GOAL OF THE EXERCISE
This exercise calls for the line with "analysis of stomach", the line with "power microscopy image", and all lines between them in the material below, output exactly and with no other lines.

TASK MATERIAL
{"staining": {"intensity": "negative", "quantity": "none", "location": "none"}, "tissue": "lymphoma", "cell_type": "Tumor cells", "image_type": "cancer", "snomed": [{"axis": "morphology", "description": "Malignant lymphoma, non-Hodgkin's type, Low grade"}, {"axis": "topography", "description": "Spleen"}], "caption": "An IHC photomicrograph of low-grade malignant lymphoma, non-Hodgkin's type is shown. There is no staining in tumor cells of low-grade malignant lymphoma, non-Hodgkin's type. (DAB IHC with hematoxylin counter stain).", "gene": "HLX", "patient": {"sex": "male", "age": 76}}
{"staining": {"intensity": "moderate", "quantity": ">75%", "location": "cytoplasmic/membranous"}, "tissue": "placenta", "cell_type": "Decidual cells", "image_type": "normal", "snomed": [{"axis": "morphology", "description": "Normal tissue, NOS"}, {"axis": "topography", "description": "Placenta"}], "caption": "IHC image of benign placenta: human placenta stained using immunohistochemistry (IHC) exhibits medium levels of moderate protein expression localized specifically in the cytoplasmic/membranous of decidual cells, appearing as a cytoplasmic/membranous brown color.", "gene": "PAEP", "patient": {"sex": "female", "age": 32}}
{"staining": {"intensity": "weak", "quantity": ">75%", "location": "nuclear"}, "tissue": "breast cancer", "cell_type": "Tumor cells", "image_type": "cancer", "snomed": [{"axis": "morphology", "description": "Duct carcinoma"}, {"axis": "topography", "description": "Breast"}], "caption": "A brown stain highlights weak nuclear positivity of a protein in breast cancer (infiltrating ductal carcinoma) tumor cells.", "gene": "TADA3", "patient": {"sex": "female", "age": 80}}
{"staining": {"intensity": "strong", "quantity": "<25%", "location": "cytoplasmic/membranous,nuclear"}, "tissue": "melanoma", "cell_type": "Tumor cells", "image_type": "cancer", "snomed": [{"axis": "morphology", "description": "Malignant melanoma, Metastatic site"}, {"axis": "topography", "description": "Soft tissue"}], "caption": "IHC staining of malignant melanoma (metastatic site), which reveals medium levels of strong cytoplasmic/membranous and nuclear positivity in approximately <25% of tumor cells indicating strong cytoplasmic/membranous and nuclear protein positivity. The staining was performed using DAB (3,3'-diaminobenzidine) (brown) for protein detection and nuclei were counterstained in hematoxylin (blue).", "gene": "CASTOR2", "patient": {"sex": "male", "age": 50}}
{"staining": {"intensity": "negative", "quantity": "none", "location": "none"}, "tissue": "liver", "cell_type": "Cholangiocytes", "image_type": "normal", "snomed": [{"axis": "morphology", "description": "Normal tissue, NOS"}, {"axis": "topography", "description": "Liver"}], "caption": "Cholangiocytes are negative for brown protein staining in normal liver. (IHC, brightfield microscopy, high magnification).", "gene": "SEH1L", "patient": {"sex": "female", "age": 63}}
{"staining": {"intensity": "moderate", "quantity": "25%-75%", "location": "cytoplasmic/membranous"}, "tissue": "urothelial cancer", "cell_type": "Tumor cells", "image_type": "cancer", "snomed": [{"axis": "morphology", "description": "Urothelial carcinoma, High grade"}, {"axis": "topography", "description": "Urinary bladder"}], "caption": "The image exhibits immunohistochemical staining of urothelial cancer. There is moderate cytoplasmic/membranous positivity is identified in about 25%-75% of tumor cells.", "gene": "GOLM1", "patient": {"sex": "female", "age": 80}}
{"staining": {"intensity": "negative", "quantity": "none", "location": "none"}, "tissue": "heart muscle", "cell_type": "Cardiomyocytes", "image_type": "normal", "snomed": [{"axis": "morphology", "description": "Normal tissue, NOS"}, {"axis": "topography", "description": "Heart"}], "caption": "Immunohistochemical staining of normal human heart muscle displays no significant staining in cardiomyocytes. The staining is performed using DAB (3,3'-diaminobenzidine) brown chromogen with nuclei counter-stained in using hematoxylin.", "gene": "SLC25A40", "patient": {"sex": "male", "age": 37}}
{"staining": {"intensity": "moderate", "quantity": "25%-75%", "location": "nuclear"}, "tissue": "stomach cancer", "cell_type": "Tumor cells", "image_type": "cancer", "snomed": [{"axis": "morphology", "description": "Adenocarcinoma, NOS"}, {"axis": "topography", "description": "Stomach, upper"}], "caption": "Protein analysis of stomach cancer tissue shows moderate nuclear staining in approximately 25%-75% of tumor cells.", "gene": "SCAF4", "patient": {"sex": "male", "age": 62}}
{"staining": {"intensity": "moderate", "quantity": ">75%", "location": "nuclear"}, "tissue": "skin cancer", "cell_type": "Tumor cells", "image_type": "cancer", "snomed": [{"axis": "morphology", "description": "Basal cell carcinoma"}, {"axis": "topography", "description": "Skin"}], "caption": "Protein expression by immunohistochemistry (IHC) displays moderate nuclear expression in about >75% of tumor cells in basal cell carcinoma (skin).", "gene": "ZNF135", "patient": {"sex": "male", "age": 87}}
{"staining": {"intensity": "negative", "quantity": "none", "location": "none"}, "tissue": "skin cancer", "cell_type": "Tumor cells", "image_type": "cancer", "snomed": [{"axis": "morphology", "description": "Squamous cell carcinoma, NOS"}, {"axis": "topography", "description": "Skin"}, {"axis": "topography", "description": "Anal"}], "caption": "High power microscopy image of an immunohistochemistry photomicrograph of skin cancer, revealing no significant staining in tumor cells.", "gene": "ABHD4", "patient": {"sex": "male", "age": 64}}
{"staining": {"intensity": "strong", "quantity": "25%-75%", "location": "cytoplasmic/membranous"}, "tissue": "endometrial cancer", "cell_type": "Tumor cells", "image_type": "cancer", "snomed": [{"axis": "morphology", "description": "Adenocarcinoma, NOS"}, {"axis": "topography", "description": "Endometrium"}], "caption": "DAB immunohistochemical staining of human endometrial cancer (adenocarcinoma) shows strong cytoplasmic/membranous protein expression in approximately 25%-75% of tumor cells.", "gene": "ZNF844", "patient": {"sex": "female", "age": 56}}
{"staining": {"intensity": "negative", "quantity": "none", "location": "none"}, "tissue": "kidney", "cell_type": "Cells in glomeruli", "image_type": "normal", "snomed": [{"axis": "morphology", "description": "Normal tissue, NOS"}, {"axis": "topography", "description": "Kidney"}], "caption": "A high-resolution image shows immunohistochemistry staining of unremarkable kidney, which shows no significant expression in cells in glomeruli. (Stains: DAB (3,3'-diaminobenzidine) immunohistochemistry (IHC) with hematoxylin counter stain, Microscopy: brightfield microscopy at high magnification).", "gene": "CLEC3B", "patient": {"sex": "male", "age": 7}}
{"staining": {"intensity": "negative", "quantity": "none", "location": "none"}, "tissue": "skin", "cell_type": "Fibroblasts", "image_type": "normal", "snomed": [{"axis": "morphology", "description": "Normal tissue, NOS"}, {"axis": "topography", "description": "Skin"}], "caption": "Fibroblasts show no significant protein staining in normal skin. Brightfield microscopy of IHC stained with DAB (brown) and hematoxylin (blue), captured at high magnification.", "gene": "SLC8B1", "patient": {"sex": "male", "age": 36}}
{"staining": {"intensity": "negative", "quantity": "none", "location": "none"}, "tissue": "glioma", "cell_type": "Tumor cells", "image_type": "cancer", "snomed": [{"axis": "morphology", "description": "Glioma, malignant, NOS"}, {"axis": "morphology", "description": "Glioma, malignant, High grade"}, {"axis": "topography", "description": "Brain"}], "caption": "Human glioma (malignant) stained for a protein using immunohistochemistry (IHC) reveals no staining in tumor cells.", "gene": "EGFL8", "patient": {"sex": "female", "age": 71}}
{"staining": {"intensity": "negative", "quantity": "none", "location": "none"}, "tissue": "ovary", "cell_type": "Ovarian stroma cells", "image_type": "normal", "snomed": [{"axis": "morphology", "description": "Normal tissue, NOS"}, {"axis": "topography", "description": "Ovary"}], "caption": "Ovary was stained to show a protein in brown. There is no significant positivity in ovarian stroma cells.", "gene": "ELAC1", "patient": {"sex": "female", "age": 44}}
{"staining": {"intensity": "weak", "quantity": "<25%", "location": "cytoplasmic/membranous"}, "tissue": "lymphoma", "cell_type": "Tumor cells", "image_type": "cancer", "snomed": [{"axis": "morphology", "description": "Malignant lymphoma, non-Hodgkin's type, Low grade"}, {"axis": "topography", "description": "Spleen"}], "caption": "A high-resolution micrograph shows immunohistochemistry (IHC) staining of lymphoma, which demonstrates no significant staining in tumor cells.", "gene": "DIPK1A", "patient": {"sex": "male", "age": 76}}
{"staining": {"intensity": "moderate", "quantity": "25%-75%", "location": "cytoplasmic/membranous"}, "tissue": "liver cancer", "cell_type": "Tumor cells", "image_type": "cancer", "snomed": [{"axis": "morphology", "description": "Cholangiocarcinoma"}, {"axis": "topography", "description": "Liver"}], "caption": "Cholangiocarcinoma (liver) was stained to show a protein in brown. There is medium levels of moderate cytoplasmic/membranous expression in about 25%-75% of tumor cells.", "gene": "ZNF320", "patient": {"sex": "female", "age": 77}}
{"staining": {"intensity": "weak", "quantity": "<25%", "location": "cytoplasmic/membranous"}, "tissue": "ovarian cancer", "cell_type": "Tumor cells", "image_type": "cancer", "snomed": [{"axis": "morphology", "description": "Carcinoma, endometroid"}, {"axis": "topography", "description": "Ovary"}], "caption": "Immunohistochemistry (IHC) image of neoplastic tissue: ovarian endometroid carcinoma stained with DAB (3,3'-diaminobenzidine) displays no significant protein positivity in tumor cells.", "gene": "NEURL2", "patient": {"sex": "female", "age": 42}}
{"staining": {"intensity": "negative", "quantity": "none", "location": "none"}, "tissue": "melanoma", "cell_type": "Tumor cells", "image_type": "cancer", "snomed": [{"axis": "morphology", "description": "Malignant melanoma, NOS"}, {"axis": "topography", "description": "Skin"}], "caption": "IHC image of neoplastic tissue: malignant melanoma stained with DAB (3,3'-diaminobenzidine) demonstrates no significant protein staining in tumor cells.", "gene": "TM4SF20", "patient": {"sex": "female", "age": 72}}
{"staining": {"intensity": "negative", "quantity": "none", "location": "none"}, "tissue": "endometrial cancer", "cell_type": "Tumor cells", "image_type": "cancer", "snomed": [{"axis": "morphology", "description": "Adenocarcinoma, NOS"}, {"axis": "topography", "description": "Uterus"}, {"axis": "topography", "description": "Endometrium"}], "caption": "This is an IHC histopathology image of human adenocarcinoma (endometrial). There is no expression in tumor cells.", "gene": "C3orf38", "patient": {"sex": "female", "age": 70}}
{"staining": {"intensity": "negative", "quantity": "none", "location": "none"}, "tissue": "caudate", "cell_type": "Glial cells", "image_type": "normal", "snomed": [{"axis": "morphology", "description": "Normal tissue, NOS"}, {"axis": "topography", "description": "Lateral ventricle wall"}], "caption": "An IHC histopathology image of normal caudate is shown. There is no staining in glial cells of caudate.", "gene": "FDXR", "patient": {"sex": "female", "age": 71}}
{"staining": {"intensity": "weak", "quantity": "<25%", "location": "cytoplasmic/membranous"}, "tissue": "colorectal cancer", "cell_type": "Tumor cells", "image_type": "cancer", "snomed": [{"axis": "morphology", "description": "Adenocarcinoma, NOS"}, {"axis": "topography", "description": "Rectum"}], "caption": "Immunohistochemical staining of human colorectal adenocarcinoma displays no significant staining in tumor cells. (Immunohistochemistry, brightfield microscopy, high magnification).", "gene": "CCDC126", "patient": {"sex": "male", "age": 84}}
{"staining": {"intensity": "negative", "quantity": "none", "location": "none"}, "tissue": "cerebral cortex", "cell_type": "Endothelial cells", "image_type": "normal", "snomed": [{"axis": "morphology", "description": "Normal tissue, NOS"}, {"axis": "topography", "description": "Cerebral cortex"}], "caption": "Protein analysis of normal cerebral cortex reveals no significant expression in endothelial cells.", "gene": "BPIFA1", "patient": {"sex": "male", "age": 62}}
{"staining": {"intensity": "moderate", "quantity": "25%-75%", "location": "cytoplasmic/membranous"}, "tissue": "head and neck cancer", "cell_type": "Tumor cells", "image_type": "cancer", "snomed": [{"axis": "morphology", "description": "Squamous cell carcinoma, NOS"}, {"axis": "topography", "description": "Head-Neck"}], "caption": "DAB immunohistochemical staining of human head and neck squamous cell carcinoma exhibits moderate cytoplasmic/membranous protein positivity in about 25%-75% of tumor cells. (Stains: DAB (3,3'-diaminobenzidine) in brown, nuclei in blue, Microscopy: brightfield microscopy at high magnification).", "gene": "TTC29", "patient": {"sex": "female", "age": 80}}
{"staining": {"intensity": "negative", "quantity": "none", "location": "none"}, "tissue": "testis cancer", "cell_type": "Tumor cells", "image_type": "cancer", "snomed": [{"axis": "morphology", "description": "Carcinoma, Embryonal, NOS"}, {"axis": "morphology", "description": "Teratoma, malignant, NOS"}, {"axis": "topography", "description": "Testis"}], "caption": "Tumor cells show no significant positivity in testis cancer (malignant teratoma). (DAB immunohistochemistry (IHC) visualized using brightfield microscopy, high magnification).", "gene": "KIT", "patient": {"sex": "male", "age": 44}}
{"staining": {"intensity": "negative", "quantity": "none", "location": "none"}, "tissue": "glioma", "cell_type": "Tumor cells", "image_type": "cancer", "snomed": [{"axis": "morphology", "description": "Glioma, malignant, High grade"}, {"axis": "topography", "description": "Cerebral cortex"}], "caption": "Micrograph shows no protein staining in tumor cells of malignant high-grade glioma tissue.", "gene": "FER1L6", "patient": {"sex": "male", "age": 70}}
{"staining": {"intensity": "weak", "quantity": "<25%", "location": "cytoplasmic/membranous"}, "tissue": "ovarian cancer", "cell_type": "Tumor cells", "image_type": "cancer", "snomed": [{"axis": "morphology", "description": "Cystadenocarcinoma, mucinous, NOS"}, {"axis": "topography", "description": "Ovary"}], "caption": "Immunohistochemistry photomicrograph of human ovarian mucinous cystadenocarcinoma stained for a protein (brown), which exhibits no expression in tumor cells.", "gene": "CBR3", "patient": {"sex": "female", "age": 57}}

THE COMPLETED TASK
{"staining": {"intensity": "moderate", "quantity": "25%-75%", "location": "nuclear"}, "tissue": "stomach cancer", "cell_type": "Tumor cells", "image_type": "cancer", "snomed": [{"axis": "morphology", "description": "Adenocarcinoma, NOS"}, {"axis": "topography", "description": "Stomach, upper"}], "caption": "Protein analysis of stomach cancer tissue shows moderate nuclear staining in approximately 25%-75% of tumor cells.", "gene": "SCAF4", "patient": {"sex": "male", "age": 62}}
{"staining": {"intensity": "moderate", "quantity": ">75%", "location": "nuclear"}, "tissue": "skin cancer", "cell_type": "Tumor cells", "image_type": "cancer", "snomed": [{"axis": "morphology", "description": "Basal cell carcinoma"}, {"axis": "topography", "description": "Skin"}], "caption": "Protein expression by immunohistochemistry (IHC) displays moderate nuclear expression in about >75% of tumor cells in basal cell carcinoma (skin).", "gene": "ZNF135", "patient": {"sex": "male", "age": 87}}
{"staining": {"intensity": "negative", "quantity": "none", "location": "none"}, "tissue": "skin cancer", "cell_type": "Tumor cells", "image_type": "cancer", "snomed": [{"axis": "morphology", "description": "Squamous cell carcinoma, NOS"}, {"axis": "topography", "description": "Skin"}, {"axis": "topography", "description": "Anal"}], "caption": "High power microscopy image of an immunohistochemistry photomicrograph of skin cancer, revealing no significant staining in tumor cells.", "gene": "ABHD4", "patient": {"sex": "male", "age": 64}}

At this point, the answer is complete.